The Pacific Grove Museum of Natural History has coordinated LiMPETS for the California Central Coast (Davenport to San Simeon) since 2011 as part of the larger LiMPETS network. The network engages approximately 5,500 students and teachers annually monitoring sites from the Sonoma Coast to Los Angeles.
LiMPETS students become citizen scientists by collecting data about the organisms they find in the Sandy Beach or Rocky Intertidal ecosystems – both of which are plentiful along the central coast. Collected data is used by scientists and managers of California’s National Marine Sanctuaries to establish baseline ecological conditions and to track ecosystem changes over time. These student citizen scientists make light work of ecological monitoring by covering more space and visiting sites more frequently than professional monitoring groups. But perhaps the greatest benefit of LiMPETS is the not the data, but the questions students generate.

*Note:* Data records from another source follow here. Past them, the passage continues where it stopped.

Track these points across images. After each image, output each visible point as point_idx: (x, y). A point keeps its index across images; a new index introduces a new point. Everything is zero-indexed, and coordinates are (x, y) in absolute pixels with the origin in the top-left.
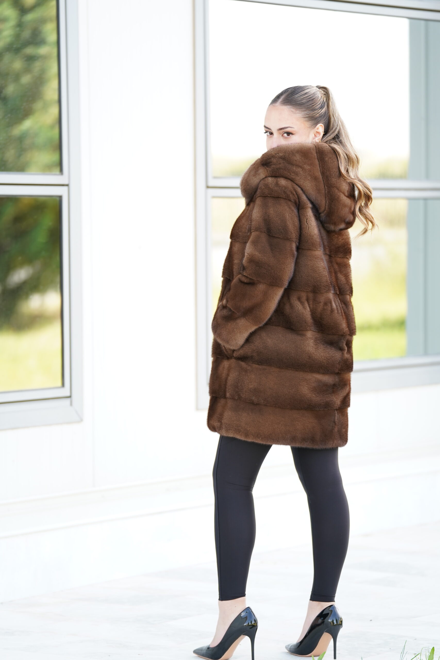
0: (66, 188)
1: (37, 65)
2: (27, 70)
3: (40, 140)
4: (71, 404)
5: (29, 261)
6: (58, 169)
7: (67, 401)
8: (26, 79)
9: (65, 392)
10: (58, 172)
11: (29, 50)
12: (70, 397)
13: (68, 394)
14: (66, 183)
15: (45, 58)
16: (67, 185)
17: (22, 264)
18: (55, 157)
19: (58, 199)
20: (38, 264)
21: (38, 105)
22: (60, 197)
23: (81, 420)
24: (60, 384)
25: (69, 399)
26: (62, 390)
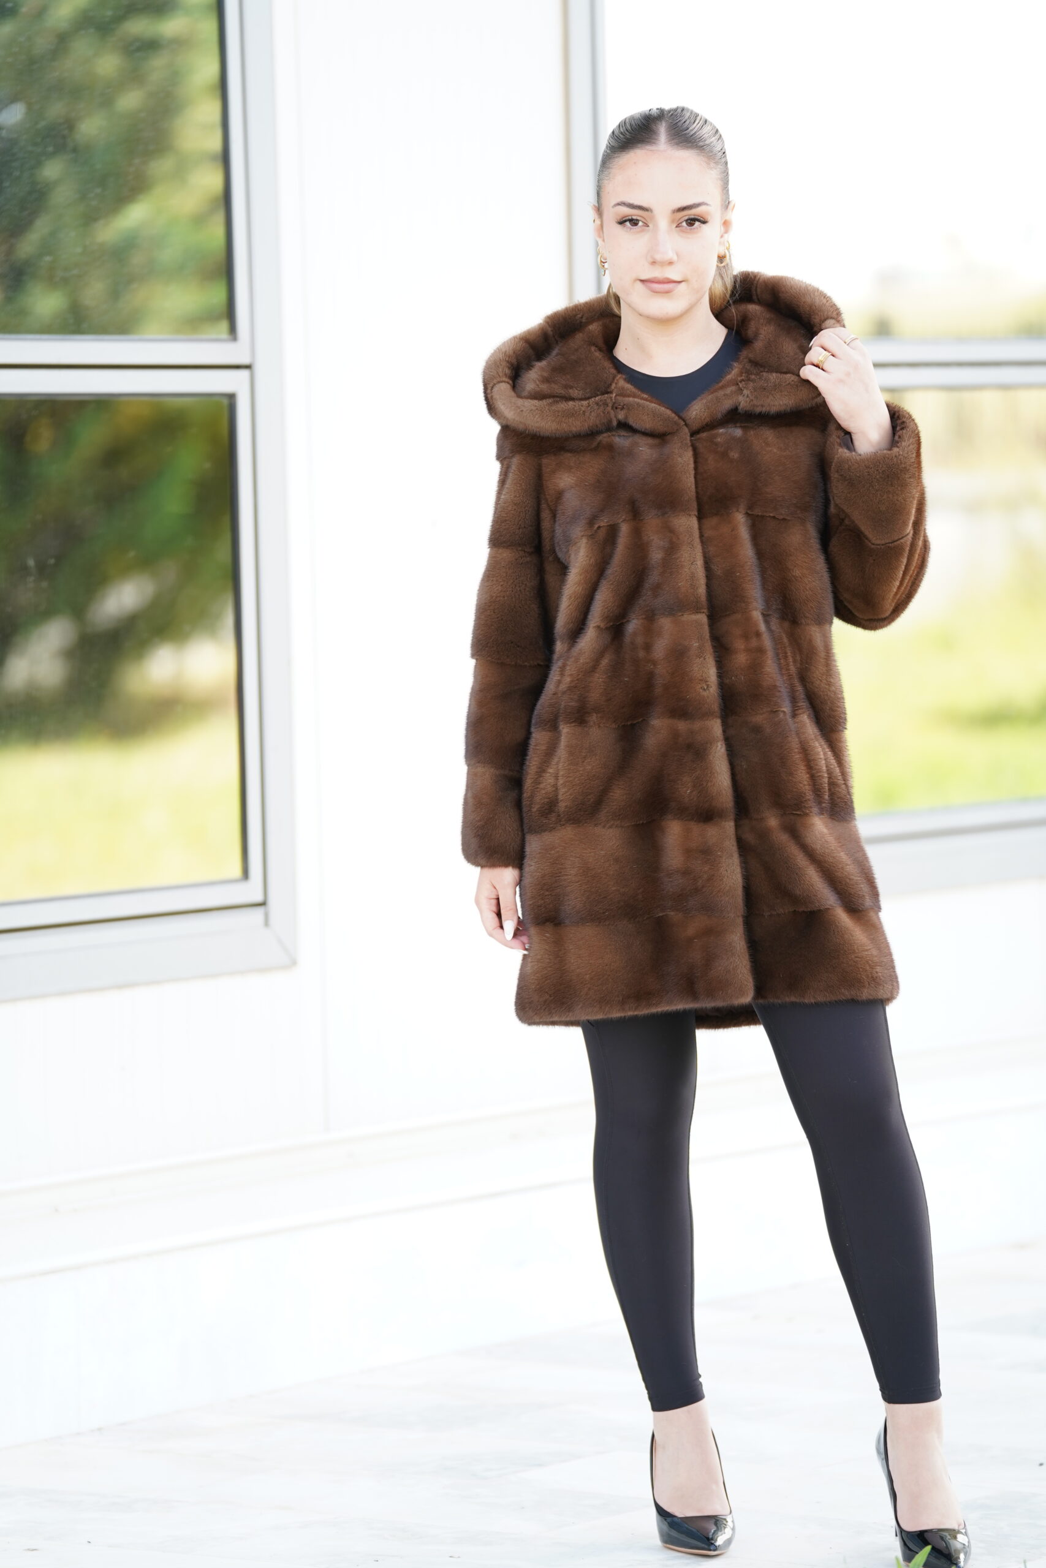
0: (244, 374)
1: (157, 65)
2: (133, 76)
3: (168, 255)
4: (267, 923)
5: (146, 562)
6: (224, 325)
7: (258, 914)
8: (130, 101)
9: (252, 891)
10: (225, 335)
11: (138, 27)
12: (264, 903)
13: (259, 898)
14: (245, 361)
15: (179, 44)
16: (248, 367)
17: (126, 571)
18: (218, 295)
19: (225, 401)
20: (170, 571)
21: (161, 166)
22: (231, 397)
23: (294, 963)
24: (237, 872)
25: (260, 911)
26: (243, 886)
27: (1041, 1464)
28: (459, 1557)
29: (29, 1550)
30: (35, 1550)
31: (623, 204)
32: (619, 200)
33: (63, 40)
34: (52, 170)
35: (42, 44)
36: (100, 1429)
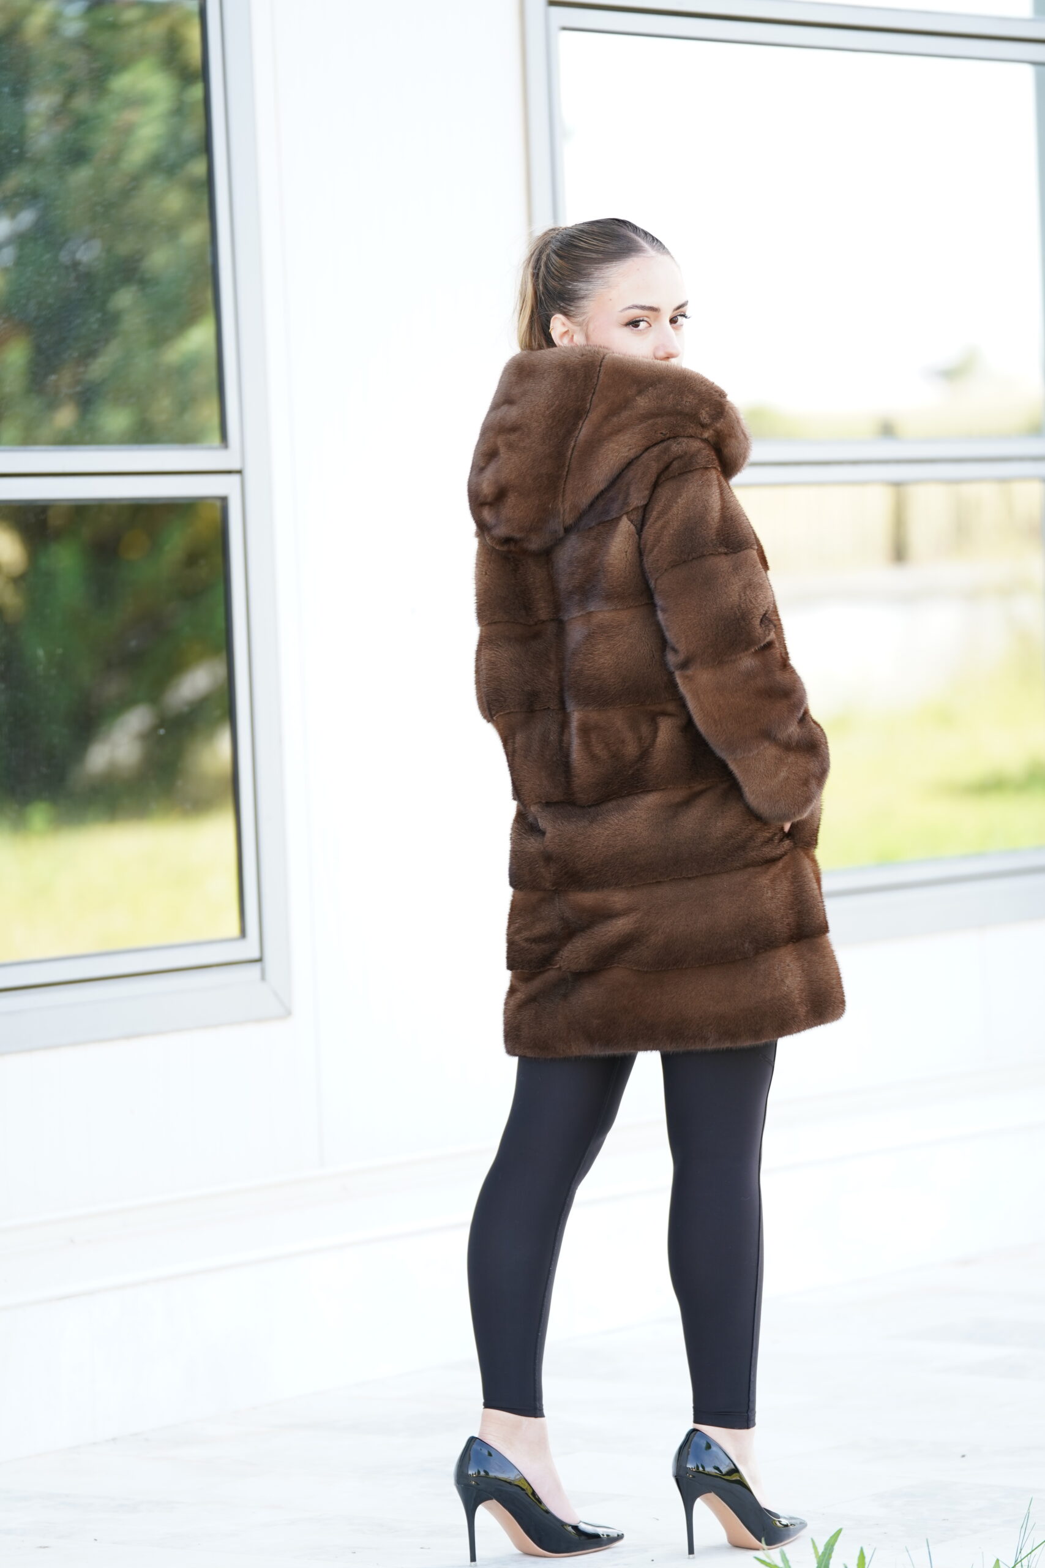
0: (235, 478)
4: (263, 977)
6: (218, 436)
7: (254, 970)
9: (249, 949)
10: (217, 444)
12: (260, 960)
13: (256, 955)
14: (236, 466)
16: (239, 472)
19: (218, 503)
22: (224, 500)
23: (288, 1013)
24: (235, 931)
25: (257, 966)
26: (241, 944)
27: (963, 1456)
28: (429, 1548)
29: (41, 1547)
30: (47, 1547)
31: (636, 307)
32: (630, 304)
33: (136, 181)
34: (124, 298)
35: (115, 184)
36: (114, 1439)
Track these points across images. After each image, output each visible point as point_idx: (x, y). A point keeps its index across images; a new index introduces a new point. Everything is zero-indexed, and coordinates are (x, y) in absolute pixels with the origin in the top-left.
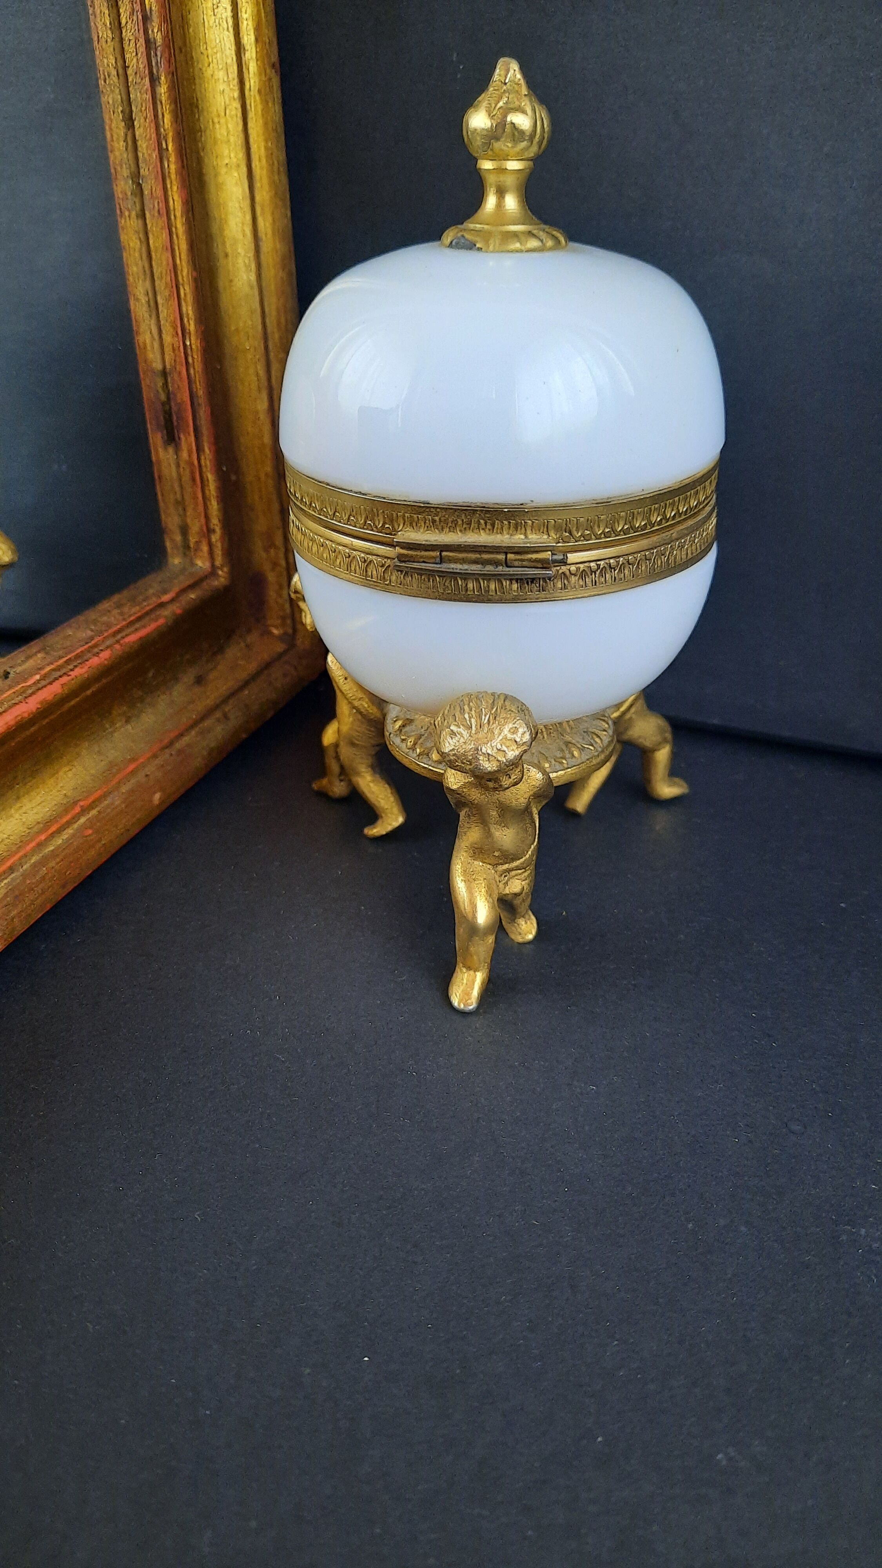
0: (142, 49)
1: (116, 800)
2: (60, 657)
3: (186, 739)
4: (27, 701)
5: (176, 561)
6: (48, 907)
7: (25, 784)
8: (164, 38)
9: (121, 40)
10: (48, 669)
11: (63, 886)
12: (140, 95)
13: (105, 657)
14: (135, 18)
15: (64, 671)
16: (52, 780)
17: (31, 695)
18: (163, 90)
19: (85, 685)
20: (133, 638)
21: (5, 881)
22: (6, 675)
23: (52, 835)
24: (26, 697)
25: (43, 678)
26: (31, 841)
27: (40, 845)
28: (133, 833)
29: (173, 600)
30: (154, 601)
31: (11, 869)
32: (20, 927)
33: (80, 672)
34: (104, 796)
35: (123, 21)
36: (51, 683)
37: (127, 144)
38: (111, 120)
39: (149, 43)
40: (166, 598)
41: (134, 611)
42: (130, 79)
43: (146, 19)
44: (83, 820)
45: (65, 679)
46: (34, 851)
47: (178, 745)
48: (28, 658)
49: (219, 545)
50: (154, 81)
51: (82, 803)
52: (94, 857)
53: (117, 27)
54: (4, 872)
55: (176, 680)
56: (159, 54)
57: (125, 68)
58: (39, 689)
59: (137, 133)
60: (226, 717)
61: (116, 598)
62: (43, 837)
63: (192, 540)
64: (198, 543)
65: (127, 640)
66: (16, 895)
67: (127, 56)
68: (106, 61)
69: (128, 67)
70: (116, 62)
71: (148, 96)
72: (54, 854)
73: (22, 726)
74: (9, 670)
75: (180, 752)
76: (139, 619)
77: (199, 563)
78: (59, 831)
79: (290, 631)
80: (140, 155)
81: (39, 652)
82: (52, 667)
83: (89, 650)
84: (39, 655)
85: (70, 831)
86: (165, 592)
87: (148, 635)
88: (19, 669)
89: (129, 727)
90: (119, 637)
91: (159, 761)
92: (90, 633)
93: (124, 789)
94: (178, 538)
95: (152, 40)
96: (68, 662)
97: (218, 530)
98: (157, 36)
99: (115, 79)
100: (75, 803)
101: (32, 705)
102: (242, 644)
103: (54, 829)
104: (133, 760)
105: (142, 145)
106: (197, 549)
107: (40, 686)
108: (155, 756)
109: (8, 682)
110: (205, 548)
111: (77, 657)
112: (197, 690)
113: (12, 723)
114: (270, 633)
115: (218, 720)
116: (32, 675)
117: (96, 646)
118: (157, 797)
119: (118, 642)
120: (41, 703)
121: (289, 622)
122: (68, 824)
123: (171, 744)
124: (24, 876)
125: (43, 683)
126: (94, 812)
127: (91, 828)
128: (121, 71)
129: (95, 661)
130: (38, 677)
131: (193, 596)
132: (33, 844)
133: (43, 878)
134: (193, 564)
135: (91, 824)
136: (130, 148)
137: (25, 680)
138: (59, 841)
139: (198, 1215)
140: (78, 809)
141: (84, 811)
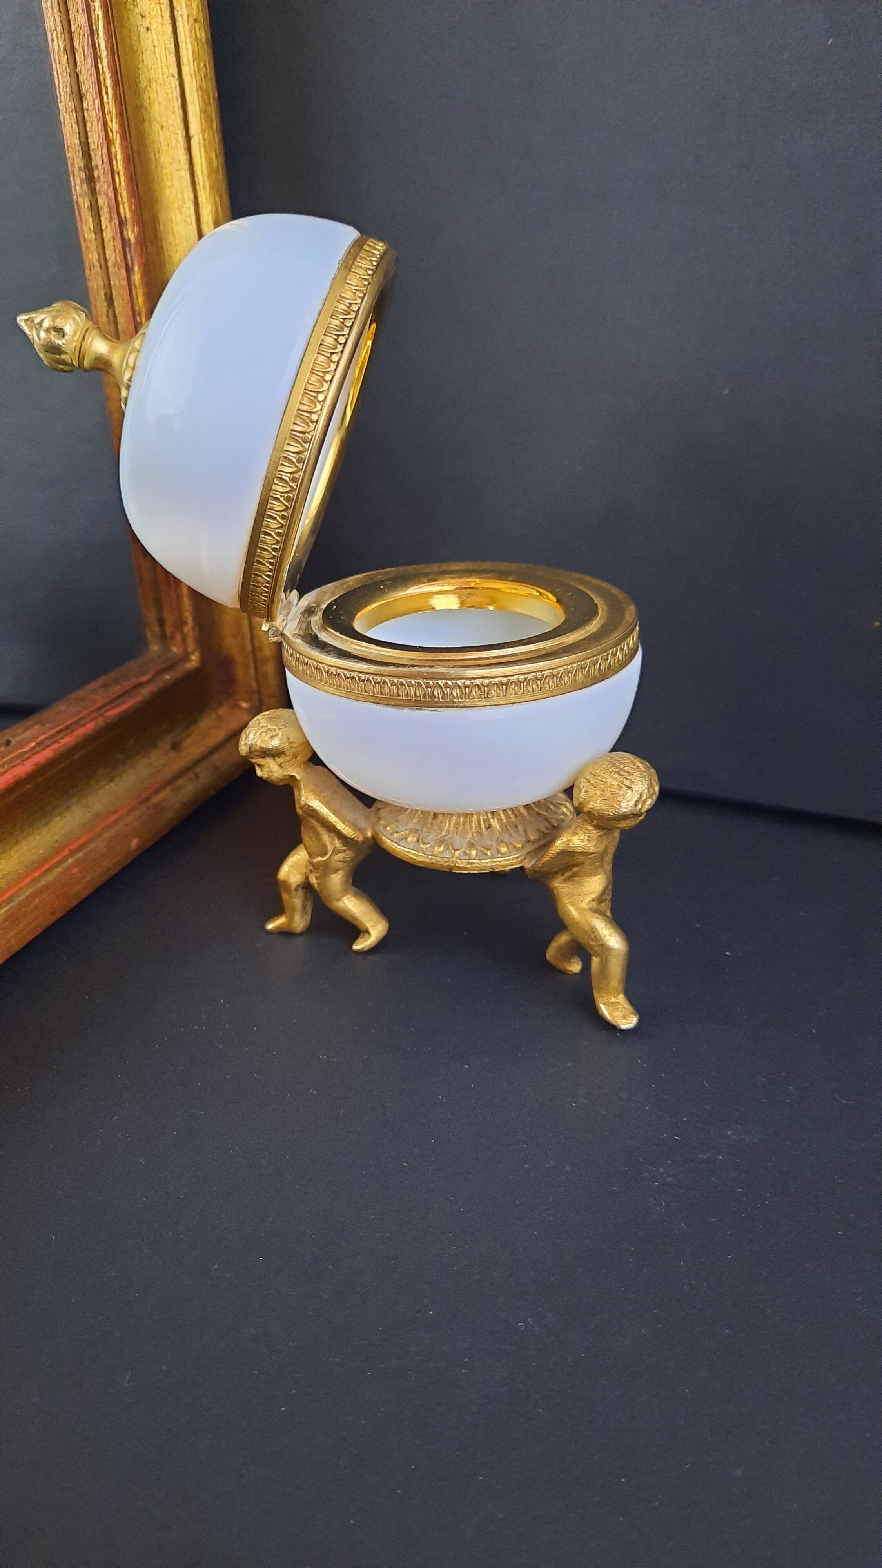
0: (119, 247)
1: (99, 845)
2: (53, 728)
3: (161, 796)
4: (24, 763)
5: (155, 648)
6: (40, 931)
7: (22, 832)
8: (136, 238)
9: (103, 239)
10: (42, 738)
11: (53, 914)
12: (118, 281)
13: (89, 727)
14: (113, 224)
15: (56, 739)
16: (45, 828)
17: (28, 758)
18: (137, 277)
19: (71, 750)
20: (114, 712)
21: (5, 909)
22: (8, 743)
23: (46, 872)
24: (23, 761)
25: (38, 745)
26: (27, 877)
27: (34, 880)
28: (113, 872)
29: (149, 681)
30: (133, 681)
31: (10, 900)
32: (16, 947)
33: (68, 740)
34: (89, 841)
35: (104, 227)
36: (44, 749)
37: (109, 319)
38: (96, 300)
39: (124, 242)
40: (144, 679)
41: (117, 689)
42: (110, 269)
43: (122, 224)
44: (70, 861)
45: (56, 746)
46: (29, 885)
47: (155, 800)
48: (26, 730)
49: (191, 634)
50: (129, 270)
51: (71, 847)
52: (80, 889)
53: (99, 230)
54: (4, 901)
55: (155, 746)
56: (132, 250)
57: (106, 261)
58: (34, 754)
59: (117, 312)
60: (197, 776)
61: (103, 679)
62: (36, 874)
63: (168, 630)
64: (172, 633)
65: (110, 713)
66: (13, 918)
67: (107, 252)
68: (92, 256)
69: (109, 261)
70: (99, 257)
71: (125, 283)
72: (45, 888)
73: (19, 783)
74: (10, 738)
75: (155, 806)
76: (120, 696)
77: (174, 649)
78: (50, 870)
79: (257, 704)
80: (120, 328)
81: (36, 724)
82: (45, 736)
83: (77, 722)
84: (36, 727)
85: (59, 869)
86: (144, 674)
87: (127, 710)
88: (18, 738)
89: (112, 785)
90: (103, 710)
91: (137, 813)
92: (78, 708)
93: (106, 836)
94: (157, 629)
95: (127, 240)
96: (59, 732)
97: (190, 623)
98: (131, 234)
99: (99, 269)
100: (64, 847)
101: (27, 767)
102: (214, 716)
103: (46, 867)
104: (115, 812)
105: (121, 319)
106: (173, 637)
107: (35, 751)
108: (134, 809)
109: (9, 748)
110: (179, 637)
111: (67, 728)
112: (173, 754)
113: (11, 781)
114: (239, 706)
115: (190, 779)
116: (29, 743)
117: (82, 719)
118: (134, 843)
119: (101, 715)
120: (35, 765)
121: (256, 697)
122: (58, 864)
123: (147, 799)
124: (22, 905)
125: (38, 749)
126: (80, 854)
127: (77, 867)
128: (103, 263)
129: (81, 731)
130: (33, 744)
131: (168, 677)
132: (28, 880)
133: (36, 907)
134: (168, 650)
135: (77, 864)
136: (111, 322)
137: (22, 747)
138: (50, 877)
139: (143, 1160)
140: (66, 852)
141: (72, 853)
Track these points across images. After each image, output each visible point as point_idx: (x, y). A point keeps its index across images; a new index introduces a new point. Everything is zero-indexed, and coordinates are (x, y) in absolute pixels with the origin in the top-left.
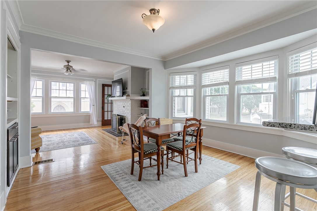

Inquiry abounds as a group of students are huddled around a quadrat counting turban snails or measuring a Pacific Mole Crab, then watching it bury itself back under the sand. Students ask questions of their peers and instructors, write questions down to research when they return to the classroom. Why do some algae have bumps while others are smooth? How do honeycomb tube worms make their homes out of sand? Students leave LiMPETS able to ask deeper questions about the things they study in the classroom because they have seen them and touched them and observed them closely. They leave the program feeling empowered as scientists because the first step in becoming a scientist, is asking a question.